XII South Asian Games
- Host city: canceled
- Nations: N/A
- Athletes: N/A
- Events: canceled

= 2013 South Asian Games =

The 2013 South Asian Games, officially the XII South Asian Games, was a scheduled multi-sport event to take place in Guwahati and Shillong, India. With this edition of the Games, India became the second country to host the Games three times (the previous editions being held in Kolkata in 1987 and Madras in 1995), after Bangladesh. It was also the first time that Delhi hosted the Games. The Games witnessed a change in the original host country, and faced delays which pushed back the conduct of the Games by several months.

==Host change==

Originally, as per tradition of bringing the Games to each and every country of South Asia, Bhutan was selected to host the 12th edition of the Games. However, at the 41st South Asian Olympic Council held at Dhaka in February 2010, Bhutan expressed its inability to host the Games. So, to replace Bhutan, Delhi stepped in as host of the Games. Indian Olympic Association President Suresh Kalmadi officially received the SAG flag in Dhaka after the 11th edition of the Games drew to a close on 9 February 2010. The Sports Ministry of India said, in an official press statement, that Delhi had been chosen as host so that the sport infrastructure built for the 2010 Commonwealth Games remains in use.

==Delay==

Initially, the Games were expected to be held in October, 2012. However, during the General Body meeting of the Indian Olympic Association (IOA) on 16 December 2011, it was decided to postpone the Games to February, 2013. The primary concern highlighted was that the original plan meant that the Games would be held only two months after the 2012 Summer Olympics, a fact which made athletes uncomfortable. In addition, the Delhi Government had stated that "accommodation would be a problem during October–November". In April 2012, the IOA sent letters to all the National Olympic Committees (NOCs) of South Asia, announcing that the Games will be held for eight days beginning from 13 February 2013; further discussions would take place at an all-NOC meeting in Moscow. President of the Nepal Olympic Committee Dhruba Bahadur Pradhan also reported about the proposed additions of fencing, equestrian, gymnastics and the triathlon to the Games schedule. As of January 2013, host city and dates of the games were not yet confirmed.

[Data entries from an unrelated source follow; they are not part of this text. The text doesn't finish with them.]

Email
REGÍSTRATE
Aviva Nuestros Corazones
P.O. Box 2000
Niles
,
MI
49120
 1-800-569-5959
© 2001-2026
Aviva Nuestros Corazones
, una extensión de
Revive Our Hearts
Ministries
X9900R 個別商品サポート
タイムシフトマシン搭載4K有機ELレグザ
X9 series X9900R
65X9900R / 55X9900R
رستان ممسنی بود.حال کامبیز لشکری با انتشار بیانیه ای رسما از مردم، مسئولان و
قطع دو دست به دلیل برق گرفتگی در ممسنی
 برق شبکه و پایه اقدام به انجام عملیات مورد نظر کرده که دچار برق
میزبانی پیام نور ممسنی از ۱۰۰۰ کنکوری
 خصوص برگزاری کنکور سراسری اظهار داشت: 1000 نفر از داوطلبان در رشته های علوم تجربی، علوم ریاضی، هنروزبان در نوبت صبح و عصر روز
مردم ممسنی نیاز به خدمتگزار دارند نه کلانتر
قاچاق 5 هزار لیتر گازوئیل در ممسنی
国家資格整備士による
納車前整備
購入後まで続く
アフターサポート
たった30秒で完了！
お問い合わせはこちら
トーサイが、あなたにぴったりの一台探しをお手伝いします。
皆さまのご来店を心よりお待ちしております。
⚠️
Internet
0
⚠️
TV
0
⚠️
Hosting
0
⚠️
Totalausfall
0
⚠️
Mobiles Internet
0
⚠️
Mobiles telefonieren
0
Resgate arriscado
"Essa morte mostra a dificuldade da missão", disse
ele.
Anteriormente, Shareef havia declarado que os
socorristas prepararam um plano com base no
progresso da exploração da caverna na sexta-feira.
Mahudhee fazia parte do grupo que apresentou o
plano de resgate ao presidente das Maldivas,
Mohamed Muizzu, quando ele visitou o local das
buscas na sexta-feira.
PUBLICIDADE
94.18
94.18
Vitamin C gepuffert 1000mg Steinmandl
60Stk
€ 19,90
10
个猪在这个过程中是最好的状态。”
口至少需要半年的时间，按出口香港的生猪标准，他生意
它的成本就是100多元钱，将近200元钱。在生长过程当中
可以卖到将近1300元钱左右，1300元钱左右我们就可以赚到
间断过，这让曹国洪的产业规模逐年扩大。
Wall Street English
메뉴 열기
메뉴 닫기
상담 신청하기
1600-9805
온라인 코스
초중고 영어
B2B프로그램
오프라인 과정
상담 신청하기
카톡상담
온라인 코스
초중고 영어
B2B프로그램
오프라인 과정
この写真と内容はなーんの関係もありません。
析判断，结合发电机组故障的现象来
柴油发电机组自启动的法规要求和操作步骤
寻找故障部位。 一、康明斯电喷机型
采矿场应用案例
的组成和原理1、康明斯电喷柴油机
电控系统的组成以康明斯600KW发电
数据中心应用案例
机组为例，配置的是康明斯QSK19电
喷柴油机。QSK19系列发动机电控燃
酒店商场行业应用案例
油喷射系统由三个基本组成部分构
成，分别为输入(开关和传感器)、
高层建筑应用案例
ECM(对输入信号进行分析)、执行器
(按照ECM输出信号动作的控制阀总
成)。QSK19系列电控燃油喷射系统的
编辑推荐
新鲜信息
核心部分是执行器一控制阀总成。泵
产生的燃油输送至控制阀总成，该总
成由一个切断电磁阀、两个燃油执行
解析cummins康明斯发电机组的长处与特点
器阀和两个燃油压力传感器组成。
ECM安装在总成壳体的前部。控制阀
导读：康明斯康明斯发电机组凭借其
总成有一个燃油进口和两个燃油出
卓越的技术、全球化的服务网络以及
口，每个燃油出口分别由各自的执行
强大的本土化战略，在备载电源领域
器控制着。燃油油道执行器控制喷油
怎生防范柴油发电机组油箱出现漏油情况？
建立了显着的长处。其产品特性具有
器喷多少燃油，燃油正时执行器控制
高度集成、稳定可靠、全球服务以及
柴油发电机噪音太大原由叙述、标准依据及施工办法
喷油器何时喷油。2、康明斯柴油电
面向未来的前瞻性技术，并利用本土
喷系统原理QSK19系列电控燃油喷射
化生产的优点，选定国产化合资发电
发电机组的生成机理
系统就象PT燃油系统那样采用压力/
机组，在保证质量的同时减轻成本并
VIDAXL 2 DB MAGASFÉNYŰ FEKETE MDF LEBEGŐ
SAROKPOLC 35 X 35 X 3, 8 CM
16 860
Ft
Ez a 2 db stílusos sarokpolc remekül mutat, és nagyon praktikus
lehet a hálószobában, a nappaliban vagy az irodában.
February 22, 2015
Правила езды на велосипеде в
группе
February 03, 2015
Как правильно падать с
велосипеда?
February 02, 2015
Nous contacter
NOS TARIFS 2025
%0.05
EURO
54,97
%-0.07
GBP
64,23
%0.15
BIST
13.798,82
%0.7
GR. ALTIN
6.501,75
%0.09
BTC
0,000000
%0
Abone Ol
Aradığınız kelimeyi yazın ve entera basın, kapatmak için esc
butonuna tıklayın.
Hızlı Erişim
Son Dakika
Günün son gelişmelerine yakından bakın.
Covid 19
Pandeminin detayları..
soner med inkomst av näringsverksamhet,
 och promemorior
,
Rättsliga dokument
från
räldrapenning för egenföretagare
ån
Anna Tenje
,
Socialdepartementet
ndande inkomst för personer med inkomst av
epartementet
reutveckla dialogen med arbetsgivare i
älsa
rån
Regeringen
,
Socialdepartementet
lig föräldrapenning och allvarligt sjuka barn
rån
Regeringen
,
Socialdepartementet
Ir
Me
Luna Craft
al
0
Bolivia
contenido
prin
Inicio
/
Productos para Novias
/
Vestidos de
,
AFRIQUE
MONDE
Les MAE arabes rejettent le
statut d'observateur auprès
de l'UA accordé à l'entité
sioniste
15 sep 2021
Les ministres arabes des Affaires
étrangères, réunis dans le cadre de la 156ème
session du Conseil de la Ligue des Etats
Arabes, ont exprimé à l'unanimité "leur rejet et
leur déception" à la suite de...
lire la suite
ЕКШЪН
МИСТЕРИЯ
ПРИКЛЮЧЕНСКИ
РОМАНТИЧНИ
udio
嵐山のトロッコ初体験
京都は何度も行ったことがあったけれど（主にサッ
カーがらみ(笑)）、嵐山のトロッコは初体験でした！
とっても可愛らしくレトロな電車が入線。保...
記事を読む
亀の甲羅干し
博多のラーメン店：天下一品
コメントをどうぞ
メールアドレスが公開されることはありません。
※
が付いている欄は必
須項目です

The International Olympic Committee banned the Indian Committee in March for political interference (the national government played a role in Olympic officials' selection). This delayed the event further as the ban was only lifted in May and the possibility of a low-cost edition of the games was raised among ongoing hosting discussions and poor relations with neighboring Pakistan due to the 2013 India–Pakistan border incidents.

Two years later, on 11 February 2014, the International Olympic Committee decided to lift the ban. Up until now, the Indian side competed in Olympic events such as the Winter Olympic Games as independent participants.